Three of the five Charlie’s Angels showed up on different shows:  Farrah Fawcett was a “pretty girl” the kids hire to try to get Harry Morgan to reveal that his whiplash is not real. Cheryl Ladd is the popular girl Keith wants to take to the dance after promising to take Laurie’s friend. Jaclyn Smith plays the niece of Shirley’s boyfriend.  When he buys her a ring for graduation, the kids assume she is his fiancé and take matters into their own hands.

We had big stars from different genres including Johnny Cash playing himself and introducing the first concert the family is performing in Vegas. Richard Pryor talks the Partridges into playing for his charity event, and Bobby Sherman plays a singer, Bobby Conway. This episode actually turned into a spinoff for a short time.

Many famous or soon-to-be-famous movie stars can be spied on episodes including Jackie Coogan who replaced Ray Bolger as Shirley’s father on two later shows. Jodie Foster and Danny have a love/hate relationship when their parents are dating. Lou Gosset Jr., producing a charity event with Richard Pryor, asks the Partridges to fill in when a group cancels. Mark Hamill is Laurie’s boyfriend before he even knew Princess Leia. Charlotte Rae, a bit out of her typical character, plays a doctor.

I could continue, but every blog has to end sometime. It is amazing how many famous people were willing to appear in a new sitcom not only once but up to seven times as seven different characters. It says a lot about the reputation of the show. Let’s finish up with some fun facts about the show.

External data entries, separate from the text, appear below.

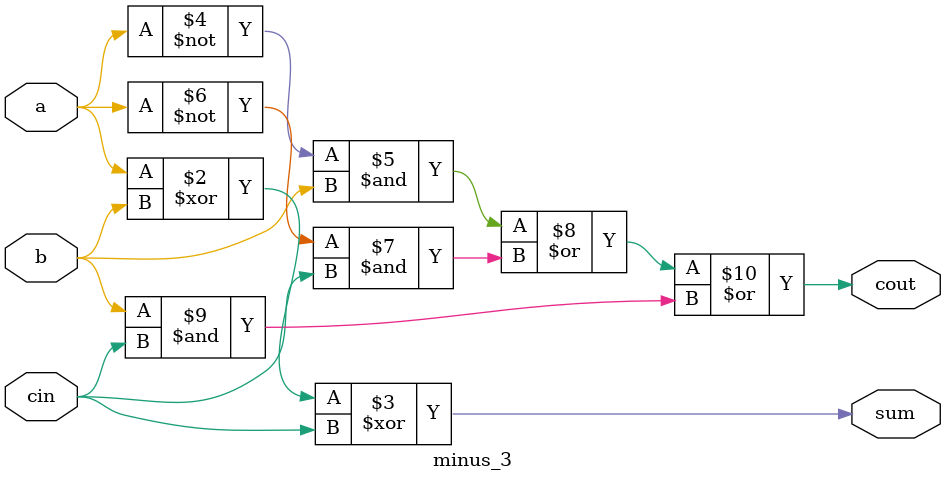
<source format=v>
`timescale 1ns / 1ps


module minus_3(
    input a,
    input b,
    input cin,
    output sum,
    output cout
    );
    reg sum;
    reg cout;
    always @ (a or b or cin) begin
        sum = a ^ b ^ cin;
        cout = (~a & b) | (~a & cin) | (b & cin);
    end
endmodule

</source>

  1. Shirley Jones was recruited to be Carol Brady but passed and took The Partridge Family
  2. Partridge had passed away in the first episode, but his first name is never mentioned on the show.
  3. Rueben Kincaid’s middle name is Clarence.
  4. When the Partridges are asked to replace another musical act for a charity event put on by Richard Pryor and Lou Gossett Jr., the group that cancelled is the Temptations.
  5. When Laurie gets braces, she can hear radio signals in her mouth, and it interferes with her performing. The music she “hears” in her mouth is The Rolling Stones.